Yup, right. When proper installed it be very effecient. Stops air flow (main point a weatherization) an good R value. Be why the state an federal goobernut says it be what we'll use. An it works.

Dense pack a slope in it virtually stops air flow, installed properly an in correct amounts does a excellent job in the attic. Dense pack a wall with it an it again nearly stops air flow.

We do hundred a homes a year, so feel perty certain it works an our testin says so to.

Dollar fer dollar it'll out perform that foam over the life of a home.


----------



## Domeguy (Sep 9, 2011)

Okay . . . . I'll keep building energy efficient, tornado proof, fireproof, termite proof, earthquake proof, concrete homes and let ya,ll handle the rest.


----------



## Dixie (Sep 20, 2010)

RodUSMC said:


> Lake Redwine Plantation,
> 
> *Will you adopt me?*


----------



## OldCootHillbilly (Jul 9, 2010)

Domeguy said:


> Okay . . . . I'll keep building energy efficient, tornado proof, fireproof, termite proof, earthquake proof, concrete homes and let ya,ll handle the rest.
> View attachment 2321


You do that, an I'll keep retro fittin homes an make them more energy efficient, fire resistant an bug resistant.  We deal with temps from -10° ta +100°. Like I said, we insulate an weatherize hundreds a homes a year. We don't build just a select few. If this didn't work, it wouldn't still be done nearl 40 years later.

Plus, we are recyclin products, we ain't usin a man made product what will continue ta gas off an deterorate over time. You use what ya wanna, but I'll still tell folks there be cheaper more effecient ways a doin the job.


----------



## Domeguy (Sep 9, 2011)

Cellulose insulation has to be treated with chemicals to make it fire retardent and bug/mold proof. Unless packed extremely dense it will settle up to 20% in just a few years.
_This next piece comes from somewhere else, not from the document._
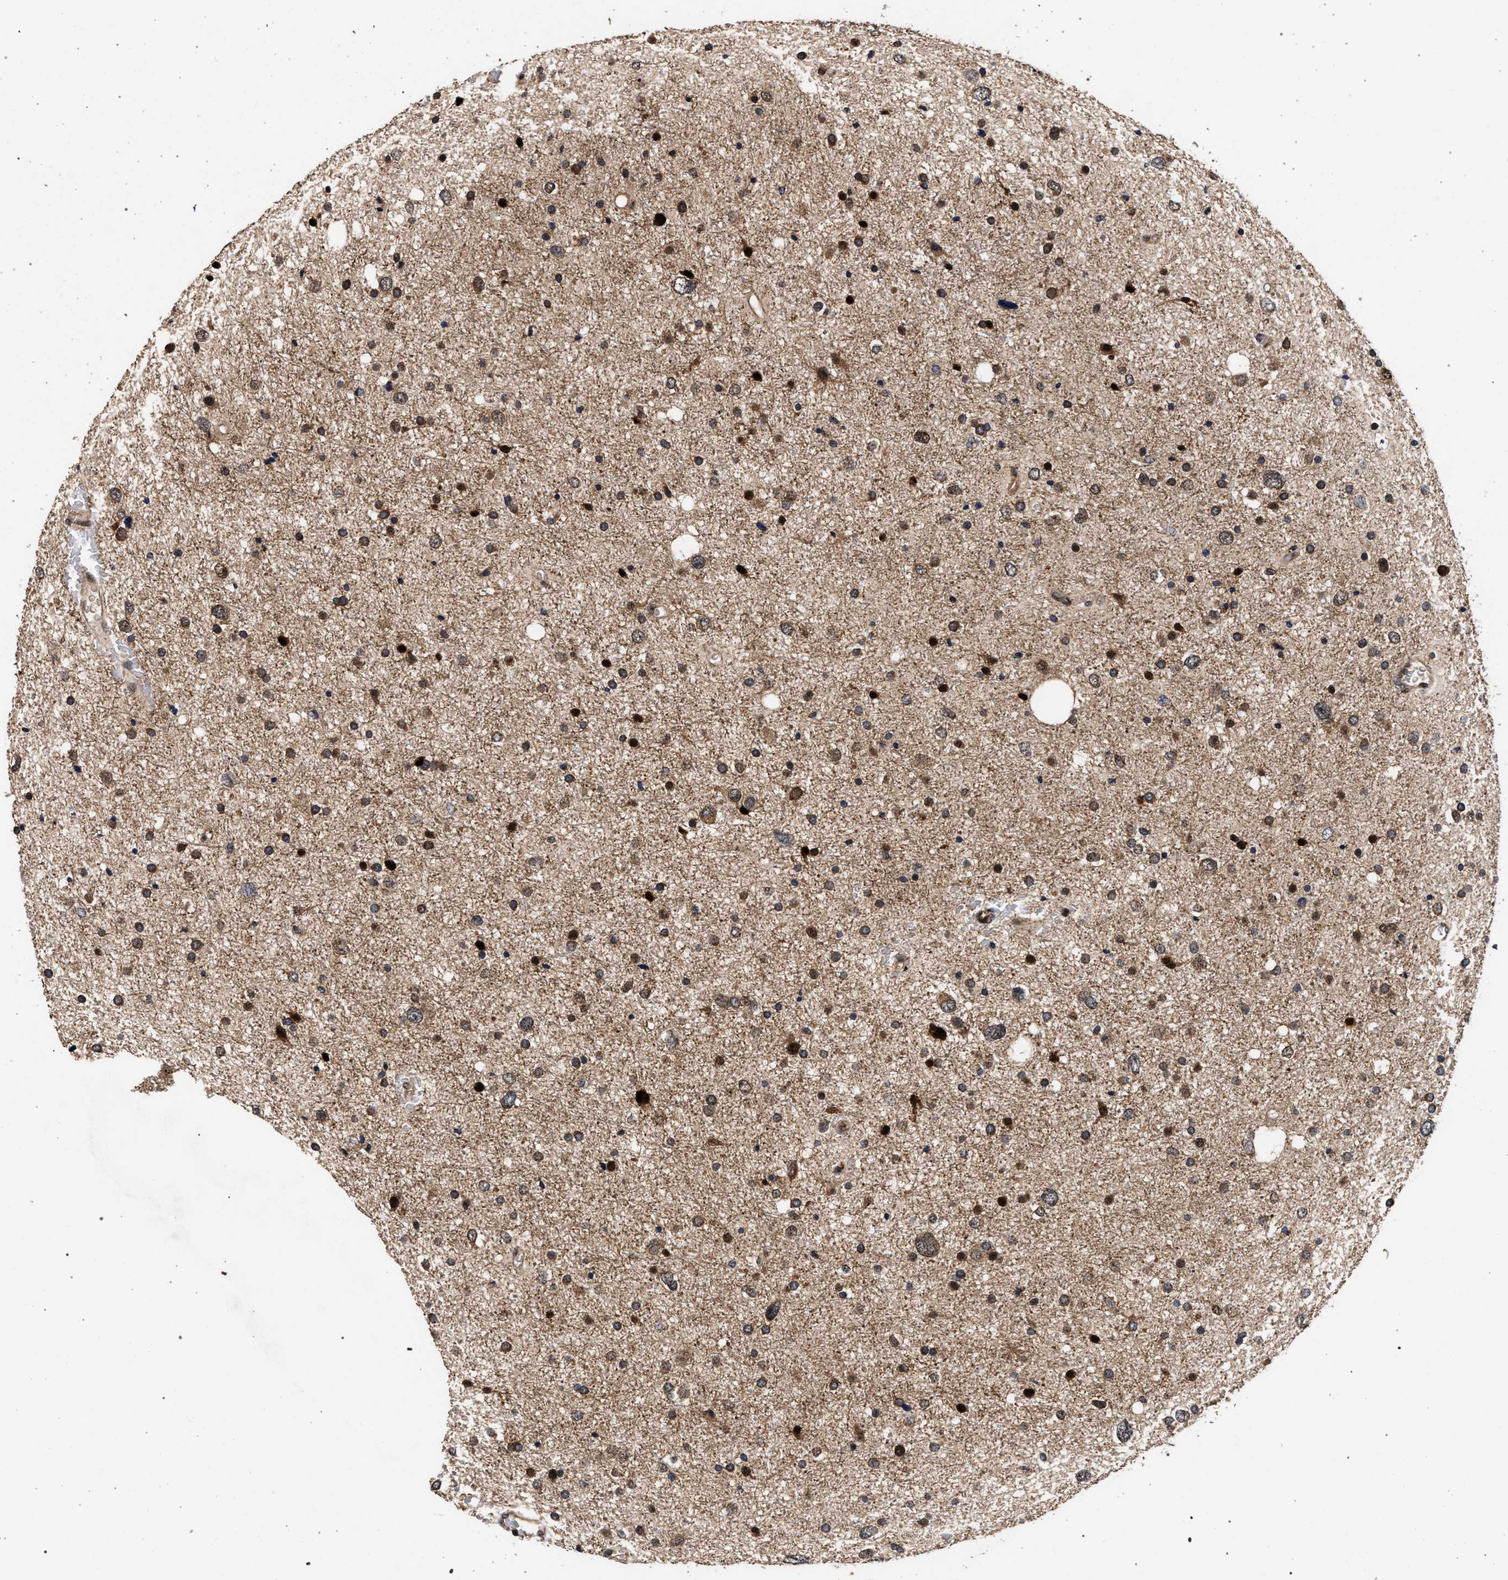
{"staining": {"intensity": "moderate", "quantity": ">75%", "location": "cytoplasmic/membranous,nuclear"}, "tissue": "glioma", "cell_type": "Tumor cells", "image_type": "cancer", "snomed": [{"axis": "morphology", "description": "Glioma, malignant, Low grade"}, {"axis": "topography", "description": "Brain"}], "caption": "High-power microscopy captured an IHC photomicrograph of glioma, revealing moderate cytoplasmic/membranous and nuclear expression in approximately >75% of tumor cells.", "gene": "ACOX1", "patient": {"sex": "female", "age": 37}}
THe house wrap/vapor barrier has to be almost 100% to keep moisture from infiltrating and deteriorating the r-value.

Properly engineered and applied cellulose is a cost effective means of insulating an existing home. Far better then doing nothing. To represent that it's a better insulation material then polyurethane foam is not true. Maybe more cost effective or affordable in a particular application (especially retro-fitting older home)

Foam used to be made with formaldhyde that will off-gas over time. It's still used in autos (part of the 'new car' smell) Building foam has not been made like that for decades. Like you, i have installed alot of all kinds of insulation over the last 35 years, if you can use it and afford the extra up front cost, foam is better.


----------